BioWorld International Correspondent

Genmab A/S plans to move HuMax-CD4, a human monoclonal antibody that binds the D4 T-cell receptor, into a pivotal Phase III clinical trial in patients with cutaneous T-cell lymphoma (CTCL), following its disclosure of positive Phase II data.

"Our hope is to treat the first patients in September," CEO Lisa Drakeman told BioWorld International. That schedule depends on obtaining agreements on the trial design from the FDA, which has designated HuMax-CD4 a fast-track product for treatment of CTCL patients who have failed or cannot tolerate current therapy.

Copenhagen, Denmark-based Genmab aims to recruit CTCL patients with mycosis fungoides (MF), a variant of the condition in which the skin is infiltrated by mushroom-shaped tumors containing malignant T lymphocytes. It constitutes 75 percent of all CTCL cases.

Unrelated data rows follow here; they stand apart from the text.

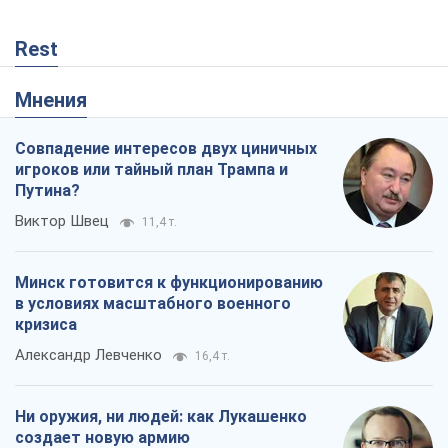
Rest
Мнения
Совпадение интересов двух циничных
игроков или тайный план Трампа и
Путина?
Виктор Швец
11,4 т.
Минск готовится к функционированию
в условиях масштабного военного
кризиса
Александр Левченко
16,4 т.
Ни оружия, ни людей: как Лукашенко
создает новую армию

In the Phase II study, 55 percent (10 of 18) of MF patients receiving either 560 mg or 980 mg of drug achieved a partial response, defined as a minimum reduction of 50 percent of the patient's composite assessment score for at least four weeks. "This response data is higher than the response data for the products that are on the market to treat the disease," Drakeman said.

Fourteen of the 18 subjects had early stage disease and received 560 mg of drug. Exactly half attained the primary endpoint. The remaining four subjects had advanced disease and received the higher dosage. Three of them reached the primary endpoint. Just 15 percent (3 of 20) of patients receiving 280 mg of drug achieved the endpoint. In addition, there was a statistically significant difference in CD4 T-cell depletion in the two higher dose groups as compared with the low-dose group. "It's clear from the data that more is better," Drakeman said.

A further nine patients with Sezary syndrome, a rare form of CTCL, also participated in the study but exhibited a lower level of response to treatment at all dose levels. Patients from that category will not be included in the upcoming pivotal study, Genmab said.

Late last year, Genmab reported interim data from the 280-mg group, in which 55 percent of early stage patients and 38 percent of late-stage patients exhibited a partial response. However, that analysis was based on the physician's global assessment not on the composite assessment score. "The one that we're using now is more rigorous because it requires patients to maintain a response for at least four weeks," Drakeman said. (See BioWorld International, Dec. 17, 2003.)

Genmab holds rights to HuMax-CD4 for North and South America only. Its parent company, Medarex Inc., of Princeton, N.J., previously had licensed product rights for the rest of the world to Eisai Co. Ltd., of Tokyo. "We hope we can consolidate the rights," Drakeman said, although she declined to comment on the status of any negotiations that may be under way.

In the meantime, the company is eyeing a 2006 U.S. launch for the product. "We think it's not unreasonable to project that this product could become a $400 million to $500 million product in the U.S.," Drakeman said.